GreedyAlgorithm
Muse
- Joined
- Aug 29, 2005
- Messages
- 569
You may have noticed we're having trouble figuring out what your question about busses is. I will propose a question, answer it as a Bayesian would, and see what you think about it.
Obviously real bus schedules are too complex to deal with here. How about this one. You are at a bus stop. You know one bus (the 42, maybe) stops here. You know that throughout your world, busses stop either at 15 minute intervals all day, at 30 minute intervals all day, or at 60 minute intervals all day. You have no idea what type the 42 is or when it last stopped here. One question you could ask is "with what probability will a bus stop here in the next 10 minutes?"
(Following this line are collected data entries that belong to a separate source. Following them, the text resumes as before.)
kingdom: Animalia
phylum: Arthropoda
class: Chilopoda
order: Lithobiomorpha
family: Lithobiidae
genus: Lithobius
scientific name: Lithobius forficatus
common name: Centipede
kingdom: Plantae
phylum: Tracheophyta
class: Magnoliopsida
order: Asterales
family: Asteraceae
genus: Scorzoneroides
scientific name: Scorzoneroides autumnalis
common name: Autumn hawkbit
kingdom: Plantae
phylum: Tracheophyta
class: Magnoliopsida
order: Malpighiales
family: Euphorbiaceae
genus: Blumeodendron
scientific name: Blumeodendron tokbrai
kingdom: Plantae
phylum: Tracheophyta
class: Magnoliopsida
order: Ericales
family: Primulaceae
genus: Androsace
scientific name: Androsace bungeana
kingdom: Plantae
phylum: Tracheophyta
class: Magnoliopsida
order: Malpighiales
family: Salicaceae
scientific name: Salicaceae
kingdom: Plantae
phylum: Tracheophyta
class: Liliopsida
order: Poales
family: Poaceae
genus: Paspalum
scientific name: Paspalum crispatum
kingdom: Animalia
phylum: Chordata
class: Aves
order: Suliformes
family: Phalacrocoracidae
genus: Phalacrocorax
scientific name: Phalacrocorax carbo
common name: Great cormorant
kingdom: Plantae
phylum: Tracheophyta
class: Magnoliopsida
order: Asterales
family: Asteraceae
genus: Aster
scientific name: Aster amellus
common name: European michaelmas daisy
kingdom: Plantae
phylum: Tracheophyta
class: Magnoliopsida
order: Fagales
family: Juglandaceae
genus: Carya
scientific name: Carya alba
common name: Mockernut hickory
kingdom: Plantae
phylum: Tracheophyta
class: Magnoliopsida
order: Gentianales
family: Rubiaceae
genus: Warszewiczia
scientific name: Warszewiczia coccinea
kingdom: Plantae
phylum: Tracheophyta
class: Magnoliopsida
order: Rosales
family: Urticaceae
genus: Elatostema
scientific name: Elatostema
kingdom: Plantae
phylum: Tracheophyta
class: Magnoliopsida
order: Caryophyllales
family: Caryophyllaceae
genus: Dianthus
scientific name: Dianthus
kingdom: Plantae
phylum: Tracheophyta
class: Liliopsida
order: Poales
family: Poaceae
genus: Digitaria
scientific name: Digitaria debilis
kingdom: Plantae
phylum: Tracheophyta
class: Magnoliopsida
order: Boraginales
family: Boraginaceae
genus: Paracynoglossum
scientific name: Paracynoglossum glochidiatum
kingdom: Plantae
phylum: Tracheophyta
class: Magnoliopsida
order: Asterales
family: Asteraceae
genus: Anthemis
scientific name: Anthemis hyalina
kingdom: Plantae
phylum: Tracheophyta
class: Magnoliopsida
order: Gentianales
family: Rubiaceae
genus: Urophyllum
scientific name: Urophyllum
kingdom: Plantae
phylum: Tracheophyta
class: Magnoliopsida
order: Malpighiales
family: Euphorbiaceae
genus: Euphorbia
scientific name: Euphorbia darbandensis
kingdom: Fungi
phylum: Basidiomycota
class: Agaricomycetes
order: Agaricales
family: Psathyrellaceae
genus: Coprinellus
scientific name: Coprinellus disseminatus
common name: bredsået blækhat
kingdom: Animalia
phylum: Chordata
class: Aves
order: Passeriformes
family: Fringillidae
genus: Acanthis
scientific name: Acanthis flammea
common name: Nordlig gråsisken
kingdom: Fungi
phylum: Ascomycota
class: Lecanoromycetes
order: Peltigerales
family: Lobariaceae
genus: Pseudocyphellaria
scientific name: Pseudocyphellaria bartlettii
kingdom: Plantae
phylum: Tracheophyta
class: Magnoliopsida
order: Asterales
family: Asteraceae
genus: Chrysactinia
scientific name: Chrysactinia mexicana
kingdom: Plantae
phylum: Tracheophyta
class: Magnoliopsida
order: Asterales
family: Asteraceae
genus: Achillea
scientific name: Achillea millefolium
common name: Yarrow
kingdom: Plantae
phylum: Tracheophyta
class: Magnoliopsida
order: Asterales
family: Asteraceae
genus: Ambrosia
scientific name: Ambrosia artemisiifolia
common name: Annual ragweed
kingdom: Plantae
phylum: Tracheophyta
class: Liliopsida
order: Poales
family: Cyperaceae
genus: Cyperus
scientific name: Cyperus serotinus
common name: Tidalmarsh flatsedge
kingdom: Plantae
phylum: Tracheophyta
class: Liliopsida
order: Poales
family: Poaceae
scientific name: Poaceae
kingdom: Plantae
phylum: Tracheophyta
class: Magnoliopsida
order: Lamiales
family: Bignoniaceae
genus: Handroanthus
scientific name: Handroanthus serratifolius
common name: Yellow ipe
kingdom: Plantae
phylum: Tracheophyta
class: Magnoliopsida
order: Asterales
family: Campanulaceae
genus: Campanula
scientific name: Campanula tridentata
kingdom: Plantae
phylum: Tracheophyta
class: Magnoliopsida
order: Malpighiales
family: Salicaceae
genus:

The Bayesian says to himself, "Since I have no idea what type of bus this is and have no idea how many of each type there are and have no idea about traffic patterns (which would give me an idea of which type would be best here), I'll set the probability of each type to be 1/3. I also have no idea when the last one stopped here so I'll put a uniform distribution on the time until the next one stops. So if it's a 15 minute bus, I have a 10/15 chance of it stopping in the next 10 minutes, if 30, then 10/30, and if 60, then 10/60. Together that's (10/15)*(1/3)+(10/30)*(1/3)+(10/60)*(1/3)=7/18."
Your objection, if I'm reading correctly, would be that the probability is either 10/15, or 10/30, or 10/60, right? That the actual probability cannot possibly be 7/18?
Please either reformulate the question as you wish, confirm that that's your objection, or provide a different objection.